=== Texto ===
Binoche: Não, esse olhar tem, a meu ver, algo de muito honesto. É talvez pessimista. É como se ver num espelho e constatar: não sou tão bela como gostaria. Mas não há como não ser correto consigo mesmo. Não tentar salvar a realidade é algo que tem o valor em si mesmo. Haneke não trabalha para preencher expectativas, não está querendo vender nada ao espectador. Mostra os lados escuros do nosso mundo e obriga o espectador a reagir diante dele. Quer chacoalhar o espectador.

SPIEGEL: No caso, eventualmente, ele lança mão de meios que produzem um efeito, digamos, didático. Isso não te causa irritação?

Binoche: Não, me agrada essa postura; é bastante direta, e isso eu respeito. Não quer dizer que compartilho sempre do mesmo pessimismo. Mas Haneke é muito corajoso, e não há muitos diretores corajosos. A maioria costuma salpicar a verdade, que é amarga, com muito açúcar, de modo a que o espectador se sinta bem ao final. Haneke, ao contrário, usa o cinema para passar suas convicções. E é disso que se trata na verdade. Contos de fada são mesmo bons e belos, mas é realmente importante usar os filmes, também, como reflexão sobre o que somos e sobre a sociedade em que vivemos.

SPIEGEL: Você representa Anne, uma mulher jovem. Ela sabe que uma criança na residência ao lado é maltratada, e nada faz contra isso. Um dia a menina acaba morrendo. Anne não se sente culpada?

Binoche: Sim, é claro. Foi covarde, não procurou intervir. Como acha que poderia não se sentir culpada?

SPIEGEL: Ao calarem-se, as pessoas se tornam co-praticantes de atos criminosos?

=== Tarefas do exercício ===
A – Transcreva todas as perguntas que a SPIEGEL faz na entrevista com Binoche.
B – Na entrevista com Binoche, o que ela afirma que a maioria dos diretores costuma fazer com a verdade?
C – Prossiga a entrevista com Binoche a partir do ponto em que o trecho termina.
A listagem é um material à parte, independente da entrevista com Binoche.

=== Dados fornecidos ===
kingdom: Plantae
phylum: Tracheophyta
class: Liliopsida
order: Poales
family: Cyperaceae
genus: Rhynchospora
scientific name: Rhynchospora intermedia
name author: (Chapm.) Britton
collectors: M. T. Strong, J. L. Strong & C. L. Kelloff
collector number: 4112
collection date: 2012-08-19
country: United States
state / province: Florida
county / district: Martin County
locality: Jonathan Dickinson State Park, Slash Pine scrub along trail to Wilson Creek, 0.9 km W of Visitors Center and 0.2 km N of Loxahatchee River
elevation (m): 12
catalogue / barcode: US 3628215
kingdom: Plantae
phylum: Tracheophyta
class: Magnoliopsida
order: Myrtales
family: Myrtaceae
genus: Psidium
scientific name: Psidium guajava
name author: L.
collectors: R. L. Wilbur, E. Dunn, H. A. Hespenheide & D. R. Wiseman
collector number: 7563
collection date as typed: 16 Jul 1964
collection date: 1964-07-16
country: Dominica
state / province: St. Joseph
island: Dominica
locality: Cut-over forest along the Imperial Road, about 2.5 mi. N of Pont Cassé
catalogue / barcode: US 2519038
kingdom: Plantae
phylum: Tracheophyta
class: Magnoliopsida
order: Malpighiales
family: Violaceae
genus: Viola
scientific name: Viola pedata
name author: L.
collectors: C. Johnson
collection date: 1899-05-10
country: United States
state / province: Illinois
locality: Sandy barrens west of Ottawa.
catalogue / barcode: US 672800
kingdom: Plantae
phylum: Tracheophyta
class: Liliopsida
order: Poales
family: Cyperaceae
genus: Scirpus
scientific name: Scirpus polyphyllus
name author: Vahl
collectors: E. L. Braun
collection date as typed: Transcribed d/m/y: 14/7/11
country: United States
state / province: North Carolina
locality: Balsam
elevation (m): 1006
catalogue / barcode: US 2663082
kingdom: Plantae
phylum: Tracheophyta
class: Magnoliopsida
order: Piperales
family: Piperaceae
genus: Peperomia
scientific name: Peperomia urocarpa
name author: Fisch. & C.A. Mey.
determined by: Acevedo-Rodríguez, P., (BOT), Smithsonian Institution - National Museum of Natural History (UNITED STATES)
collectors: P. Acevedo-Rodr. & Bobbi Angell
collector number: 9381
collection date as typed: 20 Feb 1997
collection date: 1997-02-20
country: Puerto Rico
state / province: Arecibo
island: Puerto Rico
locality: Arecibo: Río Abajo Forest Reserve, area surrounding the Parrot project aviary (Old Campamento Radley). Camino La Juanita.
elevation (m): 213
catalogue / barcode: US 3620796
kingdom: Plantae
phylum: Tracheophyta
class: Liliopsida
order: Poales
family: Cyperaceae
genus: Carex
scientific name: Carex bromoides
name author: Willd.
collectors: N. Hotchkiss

=== Respostas apresentadas ===
A –
1. "No caso, eventualmente, ele lança mão de meios que produzem um efeito, digamos, didático. Isso não te causa irritação?"
2. "Você representa Anne, uma mulher jovem. Ela sabe que uma criança na residência ao lado é maltratada, e nada faz contra isso. Um dia a menina acaba morrendo. Anne não se sente culpada?"
3. "Ao calarem-se, as pessoas se tornam co-praticantes de atos criminosos?"

B – Costuma salpicá-la com muito açúcar, para que o espectador se sinta bem ao final.

C –
Binoche: Eu não iria assim tão longe, mas Anne apresenta um comportamento que nós todos conhecemos em nós mesmos: Algo nos inquieta, mas não sabemos como proceder. Por isso trancamos os olhos e as orelhas. Ao ouvir os gritos através da parede do quarto, Anne se sente sufocada, mas, ao mesmo tempo, ela pensa: Sou uma pessoa sozinha. Não correria perigo, se tentasse fazer alguma coisa?

SPIEGEL: Você aparece visivelmente grávida no filme. Mãe de duas crianças, como você se comportaria numa situação dessas?

Binoche: É uma pergunta bastante íntima. Só pode respondê-la, na verdade, aquele que se acha, ele próprio, nessa situação. Acredito até que faria alguma coisa, mas não posso jurar que o faria. Na rua, constantemente, somos todos covardes, desviamos o olhar ao nos depararmos com alguma injustiça. Mas significa que jamais haveríamos de intervir? São questões que precisamos nos colocar, uns aos outros, e cada qual deve buscar a sua própria resposta.

SPIEGEL: Anne é uma mulher moderna, independente, muito diferente das personagens históricas que tem representado ultimamente tantas vezes. Está farta de se oferecer como a bela metida num espartilho?

Binoche: Representei esses papéis por ter vontade de contar as respectivas histórias. Mas, na verdade, é uma outra coisa representar uma personagem histórica. Quando a gente se vê presa dentro de num espartilho, o que muda é não apenas o modo de respirar e falar, mas também de pensar. Como mulheres, hoje, não temos mais o hábito de ser tão amarradas e reprimidas, nem fisica nem espiritualmente. É por isso que eu acho tudo isso muito cansativo.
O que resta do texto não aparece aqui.